* [Data to examine]
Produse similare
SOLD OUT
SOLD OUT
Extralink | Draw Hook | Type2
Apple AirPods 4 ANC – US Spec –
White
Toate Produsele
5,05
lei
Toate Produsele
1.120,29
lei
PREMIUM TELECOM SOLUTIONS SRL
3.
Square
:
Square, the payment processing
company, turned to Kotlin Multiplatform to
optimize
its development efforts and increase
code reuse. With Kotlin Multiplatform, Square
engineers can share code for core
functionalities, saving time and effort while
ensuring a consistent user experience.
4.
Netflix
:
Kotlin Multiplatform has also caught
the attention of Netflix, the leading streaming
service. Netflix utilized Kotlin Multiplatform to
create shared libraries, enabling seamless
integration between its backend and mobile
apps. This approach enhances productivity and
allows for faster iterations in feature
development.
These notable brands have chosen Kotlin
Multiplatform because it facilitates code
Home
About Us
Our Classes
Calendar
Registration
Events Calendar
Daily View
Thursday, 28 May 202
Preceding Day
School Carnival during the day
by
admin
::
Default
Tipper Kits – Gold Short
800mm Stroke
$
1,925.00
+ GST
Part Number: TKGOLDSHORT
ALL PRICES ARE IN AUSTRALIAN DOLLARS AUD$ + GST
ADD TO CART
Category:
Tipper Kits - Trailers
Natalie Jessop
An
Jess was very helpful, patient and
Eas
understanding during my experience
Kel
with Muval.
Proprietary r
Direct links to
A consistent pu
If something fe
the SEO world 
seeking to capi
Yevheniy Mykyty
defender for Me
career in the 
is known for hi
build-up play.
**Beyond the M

* [Directions for this task] If a line in the listing contains the string "Tipper", count it; then give only the number of such lines.

* [Task output] 2